When a new team is formed, there are so many little working parts to fit then finetune: kit, equipment, a way of working, finding out each other’s strengths and weaknesses, managing the egos of a star-studded cast. They need to do it quickly because they have lofty expectations. “The goal is to be ranked in the top three teams in the world and take enough Classics and stage race victories,” Guercilena says.
As the team’s roster dribbled out in the summer of 2018, the peloton whispers were about buying domination, with their €1.2 million budget. At that year’s Giro Rosa, Boels-Dolmans DS Danny Stam revealed an air of trepidation about the potential that “super-teams” like this might have on his own squad’s ascendancy. The Dutch outfit, winners of the women’s WorldTour team ranking for the last three years, just don’t have the riches, with a budget that is reportedly €300,000 lower, or the experience that running alongside a men’s squad can provide.
“There will be jealousy and all that, it’s normal,” directeur sportif Teutenberg says. “It doesn’t help other teams looking [at us] when you have other riders going for the win.”
Meanwhile, former world champion Giorgia Bronzini was facing one of the biggest changes. She ended her racing career in September 2018 by winning the Madrid Challenge by La Vuelta. But that fairytale ending didn’t guarantee a smooth transition to the team car.

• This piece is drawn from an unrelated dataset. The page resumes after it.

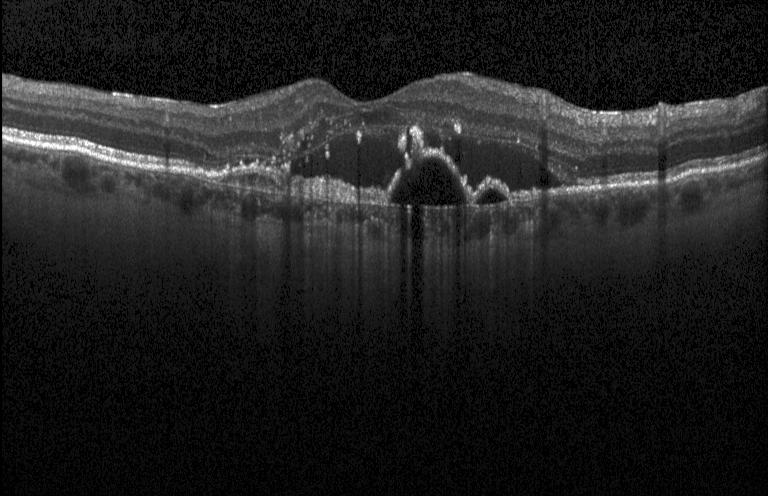
Retinal OCT B-scan · macular scan · Heidelberg Spectralis.
Finding: a choroidal neovascular membrane.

Having raced head-to-head with Bronzini for a number of years, and knowing her strength of character as well as her confidence to question things, Teutenberg wanted her by her side. They needed to complement one another’s personalities.
“I’ve always seen Ina as my idol as I was growing up,” Bronzini says. “And when I entered into the elite category, it remained that way. Working alongside her is kind of the dream.”

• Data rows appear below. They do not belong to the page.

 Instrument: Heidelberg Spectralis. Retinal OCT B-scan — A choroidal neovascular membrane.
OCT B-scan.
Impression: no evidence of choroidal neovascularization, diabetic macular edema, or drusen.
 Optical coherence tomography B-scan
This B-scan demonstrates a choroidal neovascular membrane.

It’s easy to sense Bronzini’s anxiety about the season: one moment the enormity of retirement and stepping into a directeur sportif role appears overwhelming to her; the next, her hunger to pursue something new rages through.
Opinion: In women’s cycling, we must think beyond the minimum wage
“For me, this adventure is akin to putting kids on a fairground ride, it’s all a bit too exciting. I’ve never been a part of such a big team before. I’m really enjoying working with the men and looking at everything they do. Even the small stuff – these things probably seem obvious to them, but I just want to learn as much as possible from them,” she explains.
Her biggest challenge is using the maps. “Honestly, we have a thousand different things with the iPad, the phone, the map in the car, the map for what a sprint will look like. When I was a rider it was not so detailed; here, you’re expected to know the map with your eyes closed. “I never had a director that had all these kinds of details,” she says. “It’s not that they were bad directors, that’s not the point. There just wasn’t the money for resources like this.”